TASK GOAL:
Every record that follows should be written out again without any change.

MATERIAL TO PROCESS:
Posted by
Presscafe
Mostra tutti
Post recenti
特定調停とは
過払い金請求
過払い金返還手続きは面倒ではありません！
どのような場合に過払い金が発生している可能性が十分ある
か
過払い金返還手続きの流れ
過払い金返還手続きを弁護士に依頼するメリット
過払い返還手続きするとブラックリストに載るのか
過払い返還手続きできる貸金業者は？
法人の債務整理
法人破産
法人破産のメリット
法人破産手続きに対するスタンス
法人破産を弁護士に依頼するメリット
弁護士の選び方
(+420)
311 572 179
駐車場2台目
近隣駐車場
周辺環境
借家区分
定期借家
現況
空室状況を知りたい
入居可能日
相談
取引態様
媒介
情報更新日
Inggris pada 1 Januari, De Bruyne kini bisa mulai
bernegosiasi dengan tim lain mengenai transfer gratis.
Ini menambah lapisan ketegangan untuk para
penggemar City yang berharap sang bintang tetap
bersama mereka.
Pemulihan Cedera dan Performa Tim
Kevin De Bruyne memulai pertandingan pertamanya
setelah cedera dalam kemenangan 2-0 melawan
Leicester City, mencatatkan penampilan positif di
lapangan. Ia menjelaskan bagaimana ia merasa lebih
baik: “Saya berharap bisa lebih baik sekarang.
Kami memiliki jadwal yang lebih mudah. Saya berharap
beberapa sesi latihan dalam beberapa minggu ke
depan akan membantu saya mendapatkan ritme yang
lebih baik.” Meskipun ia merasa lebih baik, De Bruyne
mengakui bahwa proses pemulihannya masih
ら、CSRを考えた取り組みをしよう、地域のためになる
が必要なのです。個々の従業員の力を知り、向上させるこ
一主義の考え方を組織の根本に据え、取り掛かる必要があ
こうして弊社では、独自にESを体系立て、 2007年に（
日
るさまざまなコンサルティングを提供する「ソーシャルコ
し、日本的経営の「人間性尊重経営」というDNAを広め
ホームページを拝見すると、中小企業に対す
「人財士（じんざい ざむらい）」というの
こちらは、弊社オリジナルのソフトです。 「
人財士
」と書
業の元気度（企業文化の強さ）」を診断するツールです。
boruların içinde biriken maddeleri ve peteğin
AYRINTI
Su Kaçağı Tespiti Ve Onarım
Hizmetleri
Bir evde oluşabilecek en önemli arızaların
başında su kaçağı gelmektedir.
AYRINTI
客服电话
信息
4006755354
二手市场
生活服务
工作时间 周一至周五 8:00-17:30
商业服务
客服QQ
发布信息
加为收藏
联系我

FINAL ANSWER:
Posted by
Presscafe
Mostra tutti
Post recenti
特定調停とは
過払い金請求
過払い金返還手続きは面倒ではありません！
どのような場合に過払い金が発生している可能性が十分ある
か
過払い金返還手続きの流れ
過払い金返還手続きを弁護士に依頼するメリット
過払い返還手続きするとブラックリストに載るのか
過払い返還手続きできる貸金業者は？
法人の債務整理
法人破産
法人破産のメリット
法人破産手続きに対するスタンス
法人破産を弁護士に依頼するメリット
弁護士の選び方
(+420)
311 572 179
駐車場2台目
近隣駐車場
周辺環境
借家区分
定期借家
現況
空室状況を知りたい
入居可能日
相談
取引態様
媒介
情報更新日
Inggris pada 1 Januari, De Bruyne kini bisa mulai
bernegosiasi dengan tim lain mengenai transfer gratis.
Ini menambah lapisan ketegangan untuk para
penggemar City yang berharap sang bintang tetap
bersama mereka.
Pemulihan Cedera dan Performa Tim
Kevin De Bruyne memulai pertandingan pertamanya
setelah cedera dalam kemenangan 2-0 melawan
Leicester City, mencatatkan penampilan positif di
lapangan. Ia menjelaskan bagaimana ia merasa lebih
baik: “Saya berharap bisa lebih baik sekarang.
Kami memiliki jadwal yang lebih mudah. Saya berharap
beberapa sesi latihan dalam beberapa minggu ke
depan akan membantu saya mendapatkan ritme yang
lebih baik.” Meskipun ia merasa lebih baik, De Bruyne
mengakui bahwa proses pemulihannya masih
ら、CSRを考えた取り組みをしよう、地域のためになる
が必要なのです。個々の従業員の力を知り、向上させるこ
一主義の考え方を組織の根本に据え、取り掛かる必要があ
こうして弊社では、独自にESを体系立て、 2007年に（
日
るさまざまなコンサルティングを提供する「ソーシャルコ
し、日本的経営の「人間性尊重経営」というDNAを広め
ホームページを拝見すると、中小企業に対す
「人財士（じんざい ざむらい）」というの
こちらは、弊社オリジナルのソフトです。 「
人財士
」と書
業の元気度（企業文化の強さ）」を診断するツールです。
boruların içinde biriken maddeleri ve peteğin
AYRINTI
Su Kaçağı Tespiti Ve Onarım
Hizmetleri
Bir evde oluşabilecek en önemli arızaların
başında su kaçağı gelmektedir.
AYRINTI
客服电话
信息
4006755354
二手市场
生活服务
工作时间 周一至周五 8:00-17:30
商业服务
客服QQ
发布信息
加为收藏
联系我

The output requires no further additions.